I SHOULD’VE BEEN A BISHOP

Now that I am past the age when a bishop, according to the laws of the Church, has to retire, I can reflect back and assert that I should have been a bishop. You rightly ask, challenging my chutzpah in such an assertion, “Why do you say that?” My answer is quite simple: people have always said that I look good in purple.

Using that same logic I can also assert that I also should have played first base for the Pittsburgh Pirates because I love both baseball and the Pirates. Or, I should have been a published and famous novelist because I love to read. I could go on with all the “would’ve, could’ve, should’ve” assertions, as each one of us could and, perhaps in our reveries, actually do. In doing so the honest truth is that we almost always, if not always, think we would have been the best at whatever it is we believed we should have been.

The real truth is that the past is past and what is important is that I am what I have become. And I have become what I am not because I should have been what I never became but because of the choices I made all along the way. The same is true for each one of us. Thus, when we look back on our lives, no matter how old or even how young we are, we need to ask ourselves if we are happy and satisfied with who we are at this moment in time.

If we are not, then we need to do something about it and not simply wish it were otherwise or lament that somehow we have gotten the short end of the stick because of circumstances beyond our control.

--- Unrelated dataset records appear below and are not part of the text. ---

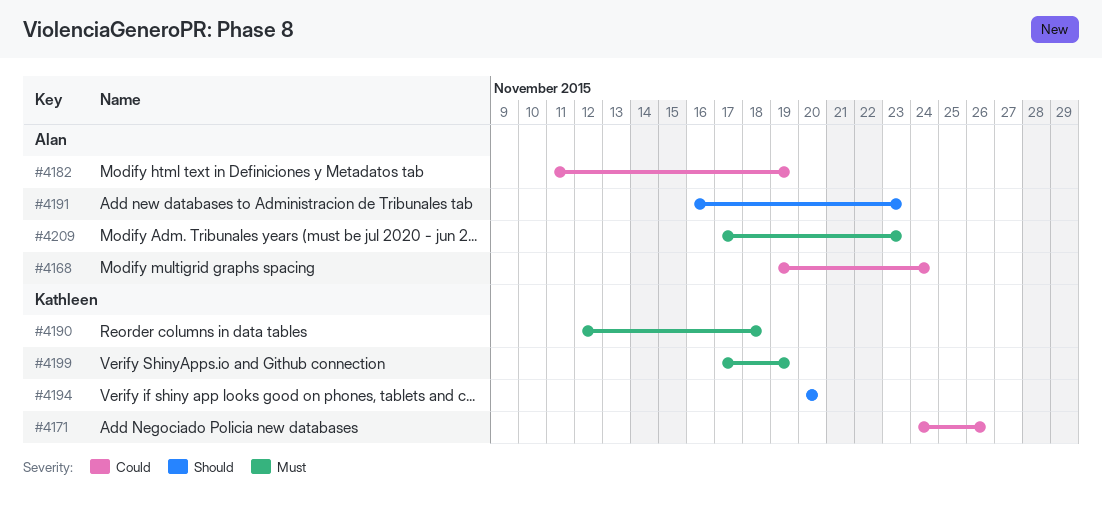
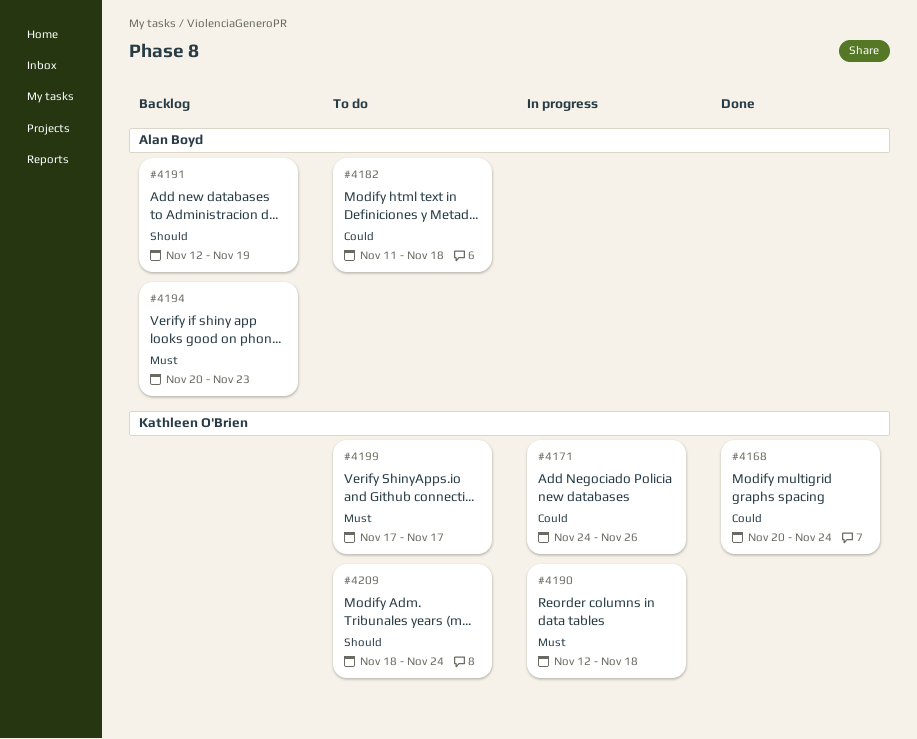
#4168, owner: Alan Boyd -> Kathleen O'Brien
#4168, start: Nov 19 -> Nov 20
#4182, due: Nov 19 -> Nov 18
#4191, start: Nov 16 -> Nov 12
#4191, due: Nov 23 -> Nov 19
#4194, owner: Kathleen O'Brien -> Alan Boyd
#4194, priority: Should -> Must
#4194, due: Nov 20 -> Nov 23
#4199, due: Nov 19 -> Nov 17
#4209, owner: Alan Boyd -> Kathleen O'Brien
#4209, priority: Must -> Should
#4209, start: Nov 17 -> Nov 18
#4209, due: Nov 23 -> Nov 24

Even if that were true, the question that still remains to be asked is “What am I going to do about it now?” Wallowing in our misery and self-pity only makes matters worse and does nothing to make the future better.

On the other hand, if we are perfectly happy with what we have now become, we cannot be satisfied and rest on our laurels. I may look good in purple and I may – may – have made a good bishop; but, looking back, I would not trade any of my experiences for a purple shirt. As for those other dreams, honesty makes me admit that I was a terrible baseball player and would never want to do the work a professional writer has to do.

The truth, I suspect, is that none of us is “perfectly” happy because our admitted, if only to ourselves, shortcomings remind us that we still have a life to live, that we can be better, and that life will go on until God calls us home. In the meantime we can dream about what might have been or what could have been or even what should have been. There is no harm in that. There may even be much good in such reflecting.

For it is in thinking back on our lives, reflecting on the choices we made, the events, controlled and uncontrolled, that helped steer the course of our lives as they are in the present, that we can learn about how the past will help us make the future what we might want it to become.